Assigned task: Copy every line of the listing below word for word, leaving out the pictures.

[Stored items]
__________________________________________________
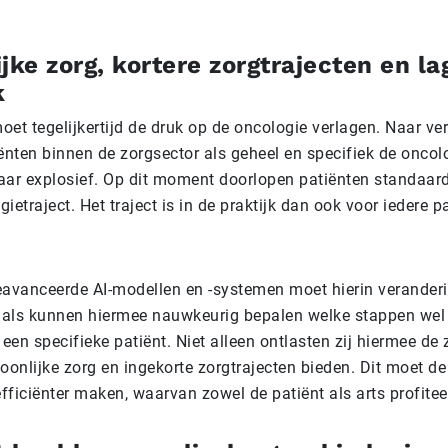
jke zorg, kortere zorgtrajecten en la
k
et tegelijkertijd de druk op de oncologie verlagen. Naar ver
ënten binnen de zorgsector als geheel en specifiek de oncol
aar explosief. Op dit moment doorlopen patiënten standaard
ietraject. Het traject is in de praktijk dan ook voor iedere p
eavanceerde AI-modellen en -systemen moet hierin verander
als kunnen hiermee nauwkeurig bepalen welke stappen wel o
 een specifieke patiënt. Niet alleen ontlasten zij hiermee de 
oonlijke zorg en ingekorte zorgtrajecten bieden. Dit moet de
efficiënter maken, waarvan zowel de patiënt als arts profitee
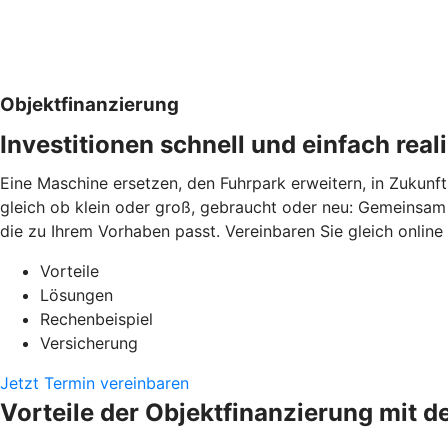
Objektfinanzierung
Investitionen schnell und einfach real
Eine Maschine ersetzen, den Fuhrpark erweitern, in Zukunft
gleich ob klein oder groß, gebraucht oder neu: Gemeinsam 
die zu Ihrem Vorhaben passt. Vereinbaren Sie gleich online
Vorteile
Lösungen
Rechenbeispiel
Versicherung
Jetzt Termin vereinbaren
Vorteile der Objektfinanzierung mit d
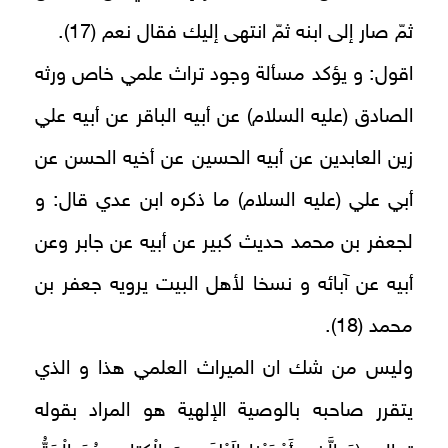
ثمّ صار إلى ابنه ثمّ انتهى إليك فقال نعم (17).
اقول: و يؤكد مسألة وجود تراث علمي خاص ورثه
الصادق (عليه السلام) عن أبيه الباقر عن أبيه علي
زين العابدين عن أبيه الحسين عن أخيه الحسن عن
أبي علي (عليه السلام) ما ذكره ابن عدي قال: و
لجعفر بن محمد حديث كبير عن أبيه عن جابر وعن
أبيه عن آبائه و نسخا لأهل البيت يرويه جعفر بن
محمد (18).
وليس من شك ان الميراث العلمي هذا و الذي
يتقرر صاحبه‏ بالوصية الإلهية هو المراد بقوله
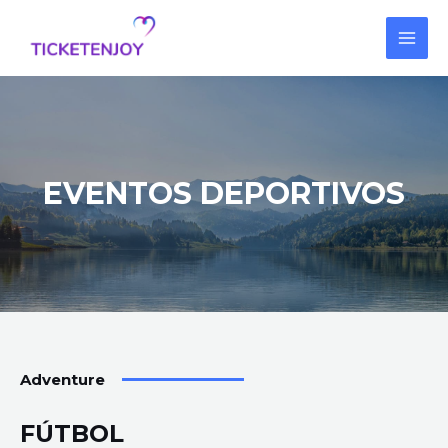
Ir
MAI
al
MEN
contenido
EVENTOS DEPORTIVOS
Adventure
FÚTBOL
__________________________________________________
Answer area:
jke zorg, kortere zorgtrajecten en la
k
et tegelijkertijd de druk op de oncologie verlagen. Naar ver
ënten binnen de zorgsector als geheel en specifiek de oncol
aar explosief. Op dit moment doorlopen patiënten standaard
ietraject. Het traject is in de praktijk dan ook voor iedere p
eavanceerde AI-modellen en -systemen moet hierin verander
als kunnen hiermee nauwkeurig bepalen welke stappen wel o
 een specifieke patiënt. Niet alleen ontlasten zij hiermee de 
oonlijke zorg en ingekorte zorgtrajecten bieden. Dit moet de
efficiënter maken, waarvan zowel de patiënt als arts profitee
Objektfinanzierung
Investitionen schnell und einfach real
Eine Maschine ersetzen, den Fuhrpark erweitern, in Zukunft
gleich ob klein oder groß, gebraucht oder neu: Gemeinsam 
die zu Ihrem Vorhaben passt. Vereinbaren Sie gleich online
Vorteile
Lösungen
Rechenbeispiel
Versicherung
Jetzt Termin vereinbaren
Vorteile der Objektfinanzierung mit d
ثمّ صار إلى ابنه ثمّ انتهى إليك فقال نعم (17).
اقول: و يؤكد مسألة وجود تراث علمي خاص ورثه
الصادق (عليه السلام) عن أبيه الباقر عن أبيه علي
زين العابدين عن أبيه الحسين عن أخيه الحسن عن
أبي علي (عليه السلام) ما ذكره ابن عدي قال: و
لجعفر بن محمد حديث كبير عن أبيه عن جابر وعن
أبيه عن آبائه و نسخا لأهل البيت يرويه جعفر بن
محمد (18).
وليس من شك ان الميراث العلمي هذا و الذي
يتقرر صاحبه‏ بالوصية الإلهية هو المراد بقوله
Ir
MAI
al
MEN
contenido
EVENTOS DEPORTIVOS
Adventure
FÚTBOL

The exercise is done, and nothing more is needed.